Images should be omitted while the rest of the data is duplicated exactly.

Saved entries:
BEGIN

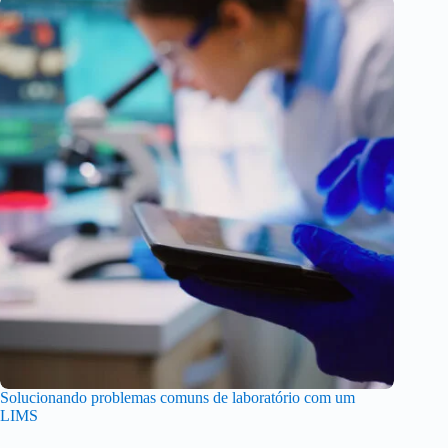
Solucionando problemas comuns de laboratório com um
LIMS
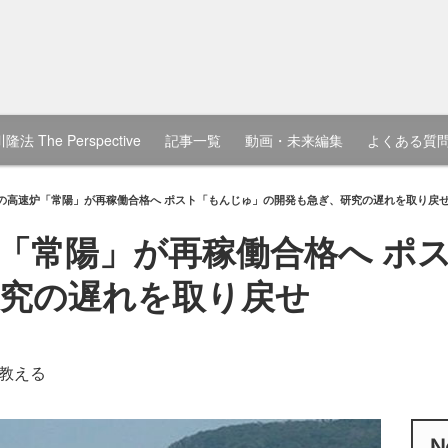
隆法 The Perspective
記事一覧
動画・未来編集
よくある質
の高速炉「常陽」が再稼働合格へ ポスト「もんじゅ」の開発も急ぎ、研究の遅れを取り戻
「常陽」が再稼働合格へ ポ
究の遅れを取り戻せ
教える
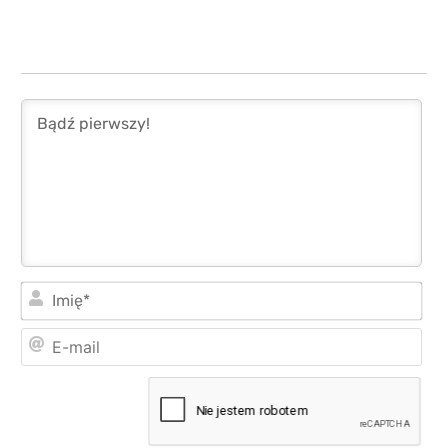
Imi
E-
mai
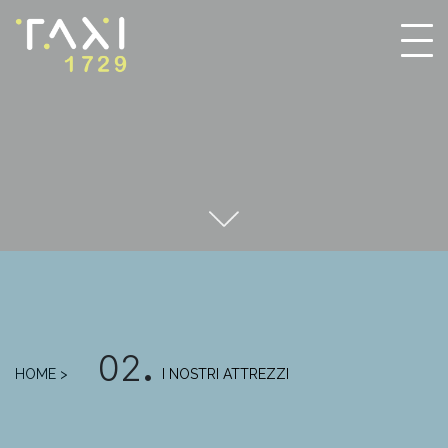
02
.
HOME >
I NOSTRI ATTREZZI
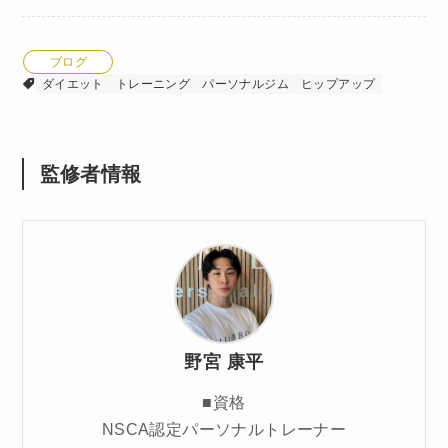
ブログ
ダイエット
トレーニング
パーソナルジム
ヒップアップ
監修者情報
野宮 康平
■資格
NSCA認定パーソナルトレーナー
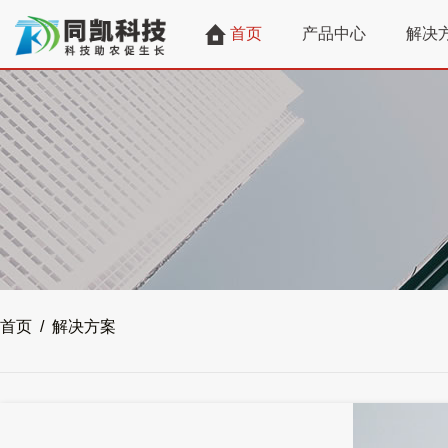
首页
产品中心
解决
首页 / 解决方案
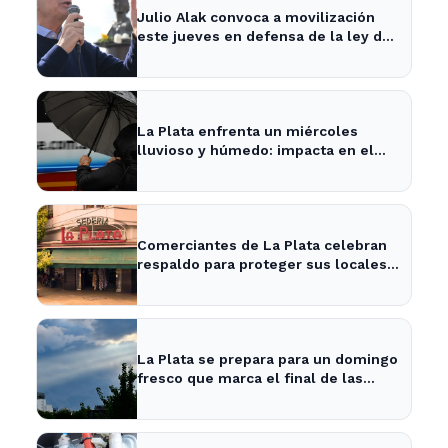
Julio Alak convoca a movilización
este jueves en defensa de la ley de
tierras en La Plata
La Plata enfrenta un miércoles
lluvioso y húmedo: impacta en el
tráfico y actividades al aire libre
Comerciantes de La Plata celebran
respaldo para proteger sus locales
históricos
La Plata se prepara para un domingo
fresco que marca el final de las
vacaciones de invierno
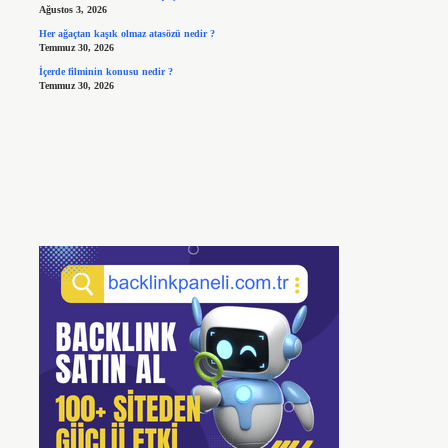
Ağustos 3, 2026
Her ağaçtan kaşık olmaz atasözü nedir ?
Temmuz 30, 2026
İçerde filminin konusu nedir ?
Temmuz 30, 2026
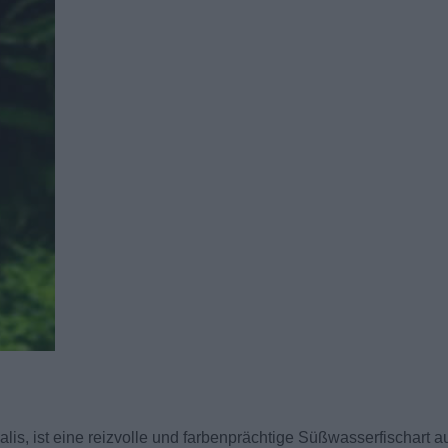
is, ist eine reizvolle und farbenprächtige Süßwasserfischart a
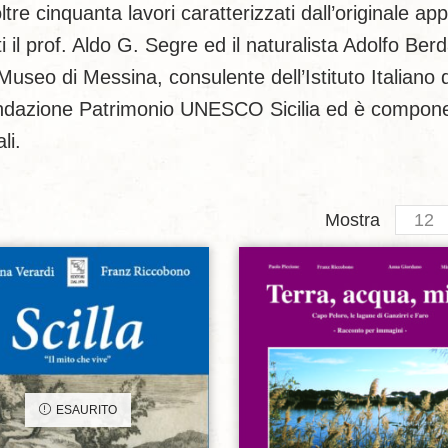
ltre cinquanta lavori caratterizzati dall’originale ap
i il prof. Aldo G. Segre ed il naturalista Adolfo Berd
useo di Messina, consulente dell’Istituto Italiano 
 Fondazione Patrimonio UNESCO Sicilia ed è compon
li.
Produc
Mostra
per
page
Aggiungi alla lista dei desideri
Aggiungi alla lista dei de
ESAURITO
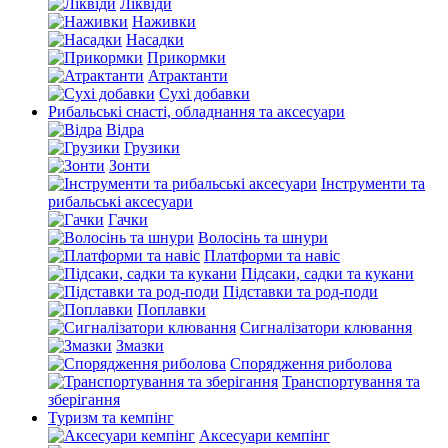
Ліквіди
Наживки
Насадки
Прикормки
Атрактанти
Сухі добавки
Рибальські снасті, обладнання та аксесуари
Відра
Грузики
Зонти
Інструменти та
рибальські аксесуари
Гачки
Волосінь та шнури
Платформи та навіс
Підсаки, садки та кукани
Підставки та род-поди
Поплавки
Сигналізатори клювання
Змазки
Спорядження риболова
Транспортування та
зберігання
Туризм та кемпінг
Аксесуари кемпінг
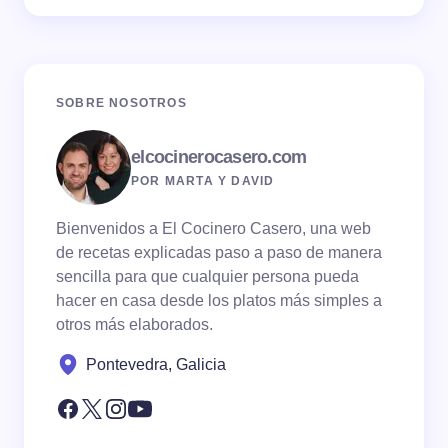
SOBRE NOSOTROS
elcocinerocasero.com
POR MARTA Y DAVID
Bienvenidos a El Cocinero Casero, una web
de recetas explicadas paso a paso de manera
sencilla para que cualquier persona pueda
hacer en casa desde los platos más simples a
otros más elaborados.
Pontevedra, Galicia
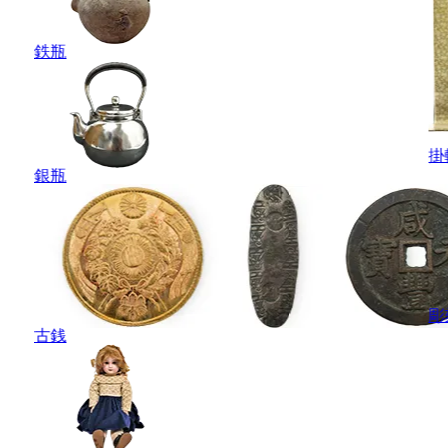
鉄瓶
掛
銀瓶
彫
古銭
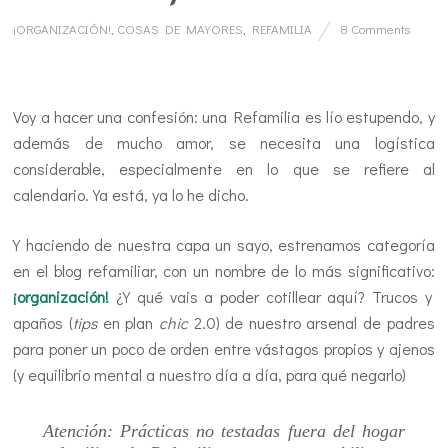
¡ORGANIZACIÓN!
,
COSAS DE MAYORES
,
REFAMILIA
8 Comments
…
Voy a hacer una confesión: una Refamilia es lío estupendo, y
además de mucho amor, se necesita una logística
considerable, especialmente en lo que se refiere al
calendario. Ya está, ya lo he dicho.
Y haciendo de nuestra capa un sayo, estrenamos categoría
en el blog refamiliar, con un nombre de lo más significativo:
¡organización!
¿Y qué vais a poder cotillear aquí? Trucos y
apaños (
tips
en plan
chic
2.0) de nuestro arsenal de padres
para poner un poco de orden entre vástagos propios y ajenos
(y equilibrio mental a nuestro día a día, para qué negarlo)
Atención: Prácticas no testadas fuera del hogar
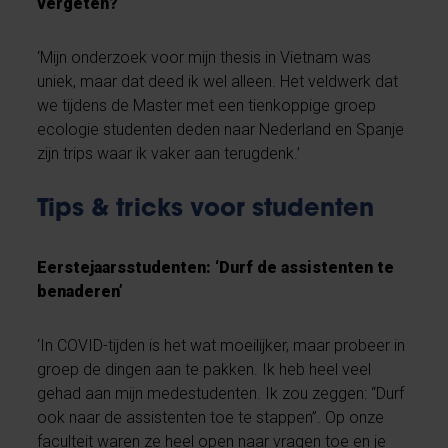
vergeten?
‘Mijn onderzoek voor mijn thesis in Vietnam was
uniek, maar dat deed ik wel alleen. Het veldwerk dat
we tijdens de Master met een tienkoppige groep
ecologie studenten deden naar Nederland en Spanje
zijn trips waar ik vaker aan terugdenk.’
Tips & tricks voor studenten
Eerstejaarsstudenten: ‘Durf de assistenten te
benaderen’
‘In COVID-tijden is het wat moeilijker, maar probeer in
groep de dingen aan te pakken. Ik heb heel veel
gehad aan mijn medestudenten. Ik zou zeggen: “Durf
ook naar de assistenten toe te stappen”. Op onze
faculteit waren ze heel open naar vragen toe en je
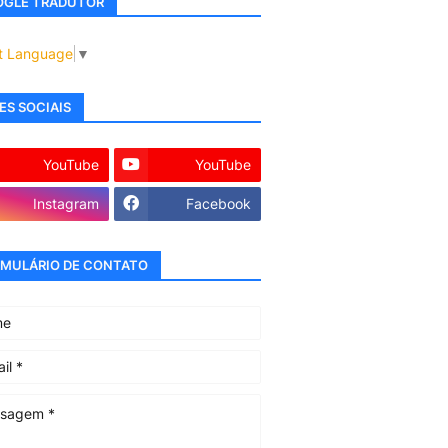
GLE TRADUTOR
t Language
▼
ES SOCIAIS
YouTube
YouTube
Instagram
Facebook
MULÁRIO DE CONTATO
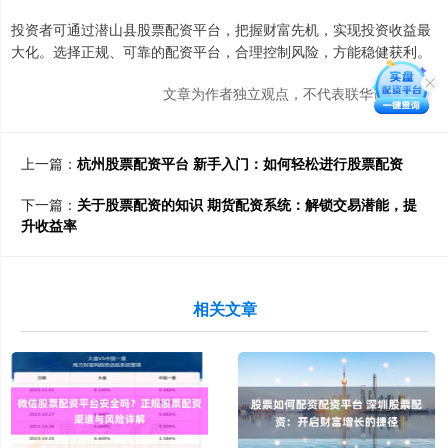
投资者可通过潜山县股票配资平台，把握财富先机，实现投资收益最
大化。选择正规、可靠的配资平台，合理控制风险，方能稳健获利。
文章为作者独立观点，不代表联华证券观点
上一篇：
杭州股票配资平台 新手入门：如何轻松进行股票配资
下一篇：
关于股票配资的知识 期货配资系统：解锁交易潜能，提
升收益率
相关文章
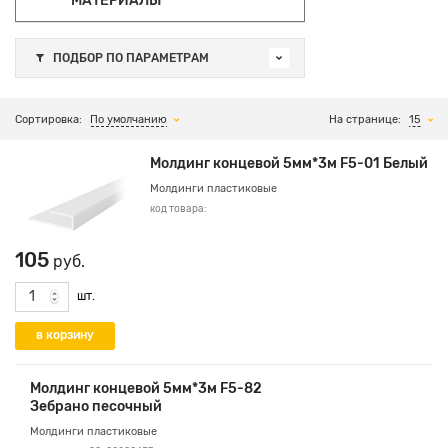
МАТЕРИАЛЫ
ПОДБОР ПО ПАРАМЕТРАМ
Сортировка:
По умолчанию
На странице:
15
Молдинг концевой 5мм*3м F5-01 Белый
Молдинги пластиковые
код товара:
105
руб.
шт.
Молдинг концевой 5мм*3м F5-82
Зебрано песочный
Молдинги пластиковые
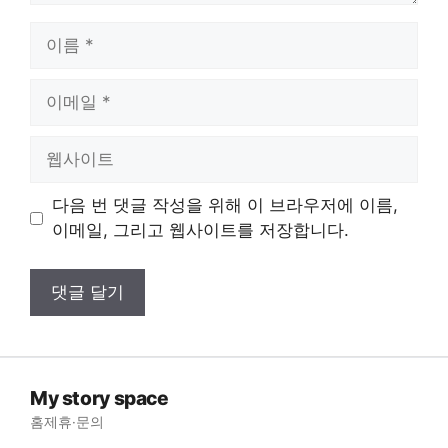
이
름
이
메
일
웹
사
이
다음 번 댓글 작성을 위해 이 브라우저에 이름,
트
이메일, 그리고 웹사이트를 저장합니다.
My story space
홈
제휴·문의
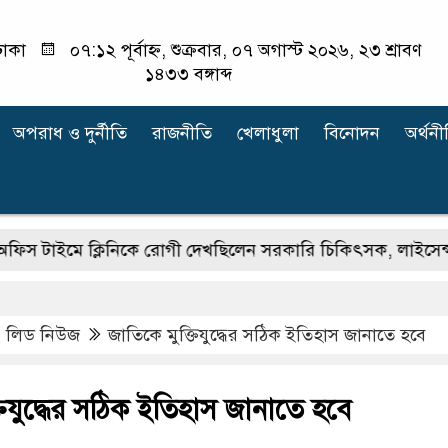
াকা
০৭:১২ পূর্বাহ্ন, শুক্রবার, ০৭ অগাস্ট ২০২৬, ২৩ শ্রাবণ
১৪৩৩ বঙ্গাব্দ
অপরাধ ‍ও দুর্নীতি
রাজনীতি
খেলাধুলা
বিনোদন
অর্থনী
ে ক্লিনিকে রোগী দেখছিলেন সরকারি চিকিৎসক, লাইসেন্স বাতিল ও 
,
লিড নিউজ
জাতিকে মুক্তিযুদ্ধের সঠিক ইতিহাস জানাতে হবে
তিযুদ্ধের সঠিক ইতিহাস জানাতে হবে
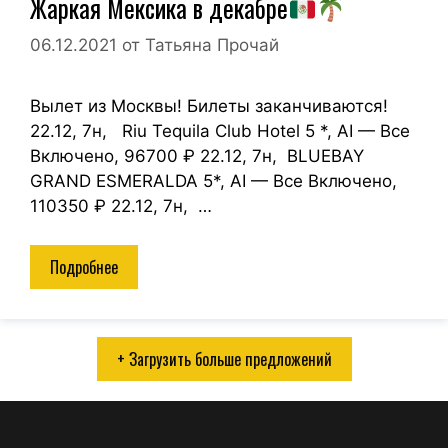
Жаркая Мексика в декабре
06.12.2021
от
Татьяна Прочай
Вылет из Москвы! Билеты заканчиваются!
22.12, 7н, Riu Tequila Club Hotel 5 *, AI — Все
Включено, 96700 ₽ 22.12, 7н, BLUEBAY
GRAND ESMERALDA 5*, AI — Все Включено,
110350 ₽ 22.12, 7н, …
Подробнее
+ Загрузить больше предложений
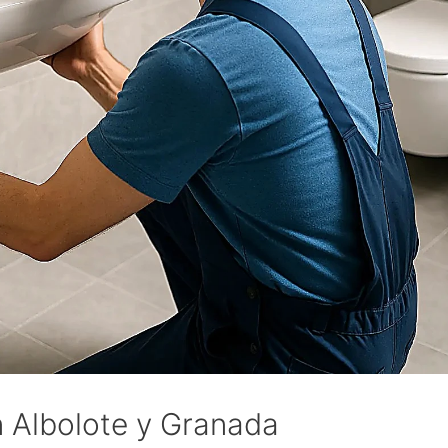
 Albolote y Granada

END

▶ _Expected output_
Solucionando problemas comuns de laboratório com um
LIMS
隆法 The Perspective
記事一覧
動画・未来編集
よくある質
の高速炉「常陽」が再稼働合格へ ポスト「もんじゅ」の開発も急ぎ、研究の遅れを取り戻
「常陽」が再稼働合格へ ポ
究の遅れを取り戻せ
教える
Imi
E-
mai
02
.
HOME >
I NOSTRI ATTREZZI
ブログ
ダイエット
トレーニング
パーソナルジム
ヒップアップ
監修者情報
野宮 康平
■資格
NSCA認定パーソナルトレーナー
首页
产品中心
解决
首页 / 解决方案
Julio Alak convoca a movilización
este jueves en defensa de la ley de
tierras en La Plata
La Plata enfrenta un miércoles
lluvioso y húmedo: impacta en el
tráfico y actividades al aire libre
Comerciantes de La Plata celebran
respaldo para proteger sus locales
históricos
La Plata se prepara para un domingo
fresco que marca el final de las
vacaciones de invierno
Ağustos 3, 2026
Her ağaçtan kaşık olmaz atasözü nedir ?
Temmuz 30, 2026
İçerde filminin konusu nedir ?
Temmuz 30, 2026
is, ist eine reizvolle und farbenprächtige Süßwasserfischart a
ltre cinquanta lavori caratterizzati dall’originale ap
i il prof. Aldo G. Segre ed il naturalista Adolfo Berd
useo di Messina, consulente dell’Istituto Italiano 
 Fondazione Patrimonio UNESCO Sicilia ed è compon
li.
Produc
Mostra
per
page
Aggiungi alla lista dei desideri
Aggiungi alla lista dei de
ESAURITO
Ліквіди
Наживки
Насадки
Прикормки
Атрактанти
Сухі добавки
Рибальські снасті, обладнання та аксесуари
Відра
Грузики
Зонти
Інструменти та
рибальські аксесуари
Гачки
Волосінь та шнури
Платформи та навіс
Підсаки, садки та кукани
Підставки та род-поди
Поплавки
Сигналізатори клювання
Змазки
Спорядження риболова
Транспортування та
зберігання
Туризм та кемпінг
Аксесуари кемпінг
SOBRE NOSOTROS
elcocinerocasero.com
POR MARTA Y DAVID
Bienvenidos a El Cocinero Casero, una web
de recetas explicadas paso a paso de manera
sencilla para que cualquier persona pueda
hacer en casa desde los platos más simples a
otros más elaborados.
Pontevedra, Galicia
鉄瓶
掛
銀瓶
彫
古銭
¡ORGANIZACIÓN!
,
COSAS DE MAYORES
,
REFAMILIA
8 Comments
…
Voy a hacer una confesión: una Refamilia es lío estupendo, y
además de mucho amor, se necesita una logística
considerable, especialmente en lo que se refiere al
calendario. Ya está, ya lo he dicho.
Y haciendo de nuestra capa un sayo, estrenamos categoría
en el blog refamiliar, con un nombre de lo más significativo:
¡organización!
¿Y qué vais a poder cotillear aquí? Trucos y
apaños (
tips
en plan
chic
2.0) de nuestro arsenal de padres
para poner un poco de orden entre vástagos propios y ajenos
(y equilibrio mental a nuestro día a día, para qué negarlo)
Atención: Prácticas no testadas fuera del hogar
vergeten?
‘Mijn onderzoek voor mijn thesis in Vietnam was
uniek, maar dat deed ik wel alleen. Het veldwerk dat
we tijdens de Master met een tienkoppige groep
ecologie studenten deden naar Nederland en Spanje
zijn trips waar ik vaker aan terugdenk.’
Tips & tricks voor studenten
Eerstejaarsstudenten: ‘Durf de assistenten te
benaderen’
‘In COVID-tijden is het wat moeilijker, maar probeer in
groep de dingen aan te pakken. Ik heb heel veel
gehad aan mijn medestudenten. Ik zou zeggen: “Durf
ook naar de assistenten toe te stappen”. Op onze
faculteit waren ze heel open naar vragen toe en je
GLE TRADUTOR
t Language
▼
ES SOCIAIS
YouTube
YouTube
Instagram
Facebook
MULÁRIO DE CONTATO
投资者可通过潜山县股票配资平台，把握财富先机，实现投资收益最
大化。选择正规、可靠的配资平台，合理控制风险，方能稳健获利。
文章为作者独立观点，不代表联华证券观点
上一篇：
杭州股票配资平台 新手入门：如何轻松进行股票配资
下一篇：
关于股票配资的知识 期货配资系统：解锁交易潜能，提
升收益率
相关文章
МАТЕРИАЛЫ
ПОДБОР ПО ПАРАМЕТРАМ
Сортировка:
По умолчанию
На странице:
15
Молдинг концевой 5мм*3м F5-01 Белый
Молдинги пластиковые
код товара:
105
руб.
шт.
Молдинг концевой 5мм*3м F5-82
Зебрано песочный
Молдинги пластиковые
이
름
이
메
일
웹
사
이
다음 번 댓글 작성을 위해 이 브라우저에 이름,
트
이메일, 그리고 웹사이트를 저장합니다.
My story space
홈
제휴·문의
াকা
০৭:১২ পূর্বাহ্ন, শুক্রবার, ০৭ অগাস্ট ২০২৬, ২৩ শ্রাবণ
১৪৩৩ বঙ্গাব্দ
অপরাধ ‍ও দুর্নীতি
রাজনীতি
খেলাধুলা
বিনোদন
অর্থনী
ে ক্লিনিকে রোগী দেখছিলেন সরকারি চিকিৎসক, লাইসেন্স বাতিল ও 
,
লিড নিউজ
জাতিকে মুক্তিযুদ্ধের সঠিক ইতিহাস জানাতে হবে
তিযুদ্ধের সঠিক ইতিহাস জানাতে হবে
Жаркая Мексика в декабре
06.12.2021
от
Татьяна Прочай
Вылет из Москвы! Билеты заканчиваются!
22.12, 7н, Riu Tequila Club Hotel 5 *, AI — Все
Включено, 96700 ₽ 22.12, 7н, BLUEBAY
GRAND ESMERALDA 5*, AI — Все Включено,
110350 ₽ 22.12, 7н, …
Подробнее
+ Загрузить больше предложений
 Albolote y Granada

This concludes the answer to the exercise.